Work task =
Copy the records word for word, from the start through the line containing "Песков: СВО может".

Transcribed page contents
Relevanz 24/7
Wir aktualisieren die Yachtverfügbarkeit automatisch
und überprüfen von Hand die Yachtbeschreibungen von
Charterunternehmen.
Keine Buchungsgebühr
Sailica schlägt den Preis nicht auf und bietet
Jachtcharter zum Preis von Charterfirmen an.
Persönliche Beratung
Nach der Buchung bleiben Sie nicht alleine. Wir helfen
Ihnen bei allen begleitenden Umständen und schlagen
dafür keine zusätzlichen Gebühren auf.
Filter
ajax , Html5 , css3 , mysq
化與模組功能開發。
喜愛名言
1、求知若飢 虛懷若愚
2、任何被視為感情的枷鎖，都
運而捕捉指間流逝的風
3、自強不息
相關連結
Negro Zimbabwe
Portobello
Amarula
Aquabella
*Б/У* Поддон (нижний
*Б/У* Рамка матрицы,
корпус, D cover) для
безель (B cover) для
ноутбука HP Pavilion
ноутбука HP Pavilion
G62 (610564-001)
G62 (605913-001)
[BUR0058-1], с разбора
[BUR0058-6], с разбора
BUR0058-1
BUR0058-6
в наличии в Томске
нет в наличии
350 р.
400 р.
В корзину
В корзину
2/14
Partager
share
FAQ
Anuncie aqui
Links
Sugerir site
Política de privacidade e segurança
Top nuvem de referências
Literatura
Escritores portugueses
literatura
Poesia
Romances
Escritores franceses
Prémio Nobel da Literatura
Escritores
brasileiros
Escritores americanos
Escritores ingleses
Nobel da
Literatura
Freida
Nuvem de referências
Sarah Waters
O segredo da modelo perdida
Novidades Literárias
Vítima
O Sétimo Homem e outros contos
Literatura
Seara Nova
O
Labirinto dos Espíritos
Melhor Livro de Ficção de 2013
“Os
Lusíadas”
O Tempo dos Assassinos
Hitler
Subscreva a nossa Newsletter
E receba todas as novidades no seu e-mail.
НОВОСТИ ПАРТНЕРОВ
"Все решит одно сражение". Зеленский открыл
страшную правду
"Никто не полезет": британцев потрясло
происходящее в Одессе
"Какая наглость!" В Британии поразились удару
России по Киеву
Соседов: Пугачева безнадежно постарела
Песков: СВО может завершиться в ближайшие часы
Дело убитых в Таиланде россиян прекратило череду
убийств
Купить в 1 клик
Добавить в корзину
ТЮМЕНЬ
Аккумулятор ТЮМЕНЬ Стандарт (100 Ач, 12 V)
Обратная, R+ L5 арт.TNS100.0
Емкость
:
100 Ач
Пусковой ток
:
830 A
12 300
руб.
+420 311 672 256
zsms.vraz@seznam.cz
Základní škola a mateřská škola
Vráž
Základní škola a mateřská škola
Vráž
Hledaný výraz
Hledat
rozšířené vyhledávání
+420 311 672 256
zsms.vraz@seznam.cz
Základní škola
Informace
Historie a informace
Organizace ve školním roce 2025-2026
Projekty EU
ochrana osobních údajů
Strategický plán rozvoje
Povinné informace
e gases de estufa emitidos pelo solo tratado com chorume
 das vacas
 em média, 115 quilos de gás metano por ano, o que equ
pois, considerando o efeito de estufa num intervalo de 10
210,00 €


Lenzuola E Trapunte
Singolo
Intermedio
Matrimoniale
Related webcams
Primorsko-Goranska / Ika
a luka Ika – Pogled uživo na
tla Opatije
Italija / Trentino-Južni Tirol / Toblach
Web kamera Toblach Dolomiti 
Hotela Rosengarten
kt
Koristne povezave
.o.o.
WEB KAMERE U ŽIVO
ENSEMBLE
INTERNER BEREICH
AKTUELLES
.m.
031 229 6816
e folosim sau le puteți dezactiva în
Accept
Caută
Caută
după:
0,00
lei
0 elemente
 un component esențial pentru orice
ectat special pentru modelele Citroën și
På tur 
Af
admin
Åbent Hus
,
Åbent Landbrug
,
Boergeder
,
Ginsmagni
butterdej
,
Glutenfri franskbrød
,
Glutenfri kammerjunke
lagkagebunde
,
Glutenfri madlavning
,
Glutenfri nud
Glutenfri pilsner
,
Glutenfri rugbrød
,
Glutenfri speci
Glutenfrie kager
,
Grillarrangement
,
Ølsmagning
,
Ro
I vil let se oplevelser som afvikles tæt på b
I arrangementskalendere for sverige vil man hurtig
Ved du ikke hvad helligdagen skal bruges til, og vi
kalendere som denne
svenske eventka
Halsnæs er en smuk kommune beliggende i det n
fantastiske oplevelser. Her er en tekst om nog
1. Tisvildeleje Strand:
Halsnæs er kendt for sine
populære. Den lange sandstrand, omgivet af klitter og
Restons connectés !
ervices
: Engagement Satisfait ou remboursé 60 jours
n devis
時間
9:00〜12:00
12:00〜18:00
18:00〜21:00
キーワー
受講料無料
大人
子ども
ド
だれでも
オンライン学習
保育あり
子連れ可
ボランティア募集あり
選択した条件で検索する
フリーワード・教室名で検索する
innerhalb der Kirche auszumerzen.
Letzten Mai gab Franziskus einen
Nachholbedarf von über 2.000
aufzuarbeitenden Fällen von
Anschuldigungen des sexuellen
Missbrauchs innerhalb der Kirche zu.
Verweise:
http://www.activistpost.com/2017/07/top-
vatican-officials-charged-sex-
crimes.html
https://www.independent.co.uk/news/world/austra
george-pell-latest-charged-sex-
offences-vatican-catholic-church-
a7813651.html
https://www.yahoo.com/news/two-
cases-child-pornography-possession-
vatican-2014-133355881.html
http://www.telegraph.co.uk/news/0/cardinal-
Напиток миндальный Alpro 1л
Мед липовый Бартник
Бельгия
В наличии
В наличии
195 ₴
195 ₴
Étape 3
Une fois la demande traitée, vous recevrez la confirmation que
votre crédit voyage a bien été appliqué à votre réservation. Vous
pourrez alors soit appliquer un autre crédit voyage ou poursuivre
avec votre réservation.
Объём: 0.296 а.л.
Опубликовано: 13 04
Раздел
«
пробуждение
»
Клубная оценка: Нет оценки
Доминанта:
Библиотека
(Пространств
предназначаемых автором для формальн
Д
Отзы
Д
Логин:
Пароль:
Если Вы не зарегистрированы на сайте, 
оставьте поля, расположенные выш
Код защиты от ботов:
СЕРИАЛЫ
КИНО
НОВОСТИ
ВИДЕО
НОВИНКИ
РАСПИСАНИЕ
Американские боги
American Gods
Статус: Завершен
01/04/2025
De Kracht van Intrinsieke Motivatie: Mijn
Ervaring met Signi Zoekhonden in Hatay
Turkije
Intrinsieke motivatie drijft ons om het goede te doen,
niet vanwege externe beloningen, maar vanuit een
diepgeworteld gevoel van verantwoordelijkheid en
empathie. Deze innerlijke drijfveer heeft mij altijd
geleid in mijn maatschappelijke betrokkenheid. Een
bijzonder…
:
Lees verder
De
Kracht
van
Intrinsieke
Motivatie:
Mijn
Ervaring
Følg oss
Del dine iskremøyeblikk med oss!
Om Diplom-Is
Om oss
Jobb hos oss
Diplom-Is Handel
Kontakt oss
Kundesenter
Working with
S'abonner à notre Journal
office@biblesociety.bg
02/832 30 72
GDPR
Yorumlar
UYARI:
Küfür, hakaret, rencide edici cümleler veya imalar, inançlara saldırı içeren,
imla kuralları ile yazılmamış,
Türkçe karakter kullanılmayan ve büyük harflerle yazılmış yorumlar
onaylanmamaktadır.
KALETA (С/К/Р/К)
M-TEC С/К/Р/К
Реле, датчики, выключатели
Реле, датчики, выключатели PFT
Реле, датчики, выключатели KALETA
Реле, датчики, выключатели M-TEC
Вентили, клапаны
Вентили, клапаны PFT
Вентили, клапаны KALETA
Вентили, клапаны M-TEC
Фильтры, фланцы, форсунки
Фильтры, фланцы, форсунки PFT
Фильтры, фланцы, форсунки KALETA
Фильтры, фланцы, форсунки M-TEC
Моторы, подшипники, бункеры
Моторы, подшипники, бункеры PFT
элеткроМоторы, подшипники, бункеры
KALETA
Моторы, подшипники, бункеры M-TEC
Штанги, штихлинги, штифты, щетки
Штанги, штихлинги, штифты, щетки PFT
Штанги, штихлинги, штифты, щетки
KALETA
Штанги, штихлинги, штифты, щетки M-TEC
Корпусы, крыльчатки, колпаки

Solution =
Relevanz 24/7
Wir aktualisieren die Yachtverfügbarkeit automatisch
und überprüfen von Hand die Yachtbeschreibungen von
Charterunternehmen.
Keine Buchungsgebühr
Sailica schlägt den Preis nicht auf und bietet
Jachtcharter zum Preis von Charterfirmen an.
Persönliche Beratung
Nach der Buchung bleiben Sie nicht alleine. Wir helfen
Ihnen bei allen begleitenden Umständen und schlagen
dafür keine zusätzlichen Gebühren auf.
Filter
ajax , Html5 , css3 , mysq
化與模組功能開發。
喜愛名言
1、求知若飢 虛懷若愚
2、任何被視為感情的枷鎖，都
運而捕捉指間流逝的風
3、自強不息
相關連結
Negro Zimbabwe
Portobello
Amarula
Aquabella
*Б/У* Поддон (нижний
*Б/У* Рамка матрицы,
корпус, D cover) для
безель (B cover) для
ноутбука HP Pavilion
ноутбука HP Pavilion
G62 (610564-001)
G62 (605913-001)
[BUR0058-1], с разбора
[BUR0058-6], с разбора
BUR0058-1
BUR0058-6
в наличии в Томске
нет в наличии
350 р.
400 р.
В корзину
В корзину
2/14
Partager
share
FAQ
Anuncie aqui
Links
Sugerir site
Política de privacidade e segurança
Top nuvem de referências
Literatura
Escritores portugueses
literatura
Poesia
Romances
Escritores franceses
Prémio Nobel da Literatura
Escritores
brasileiros
Escritores americanos
Escritores ingleses
Nobel da
Literatura
Freida
Nuvem de referências
Sarah Waters
O segredo da modelo perdida
Novidades Literárias
Vítima
O Sétimo Homem e outros contos
Literatura
Seara Nova
O
Labirinto dos Espíritos
Melhor Livro de Ficção de 2013
“Os
Lusíadas”
O Tempo dos Assassinos
Hitler
Subscreva a nossa Newsletter
E receba todas as novidades no seu e-mail.
НОВОСТИ ПАРТНЕРОВ
"Все решит одно сражение". Зеленский открыл
страшную правду
"Никто не полезет": британцев потрясло
происходящее в Одессе
"Какая наглость!" В Британии поразились удару
России по Киеву
Соседов: Пугачева безнадежно постарела
Песков: СВО может завершиться в ближайшие часы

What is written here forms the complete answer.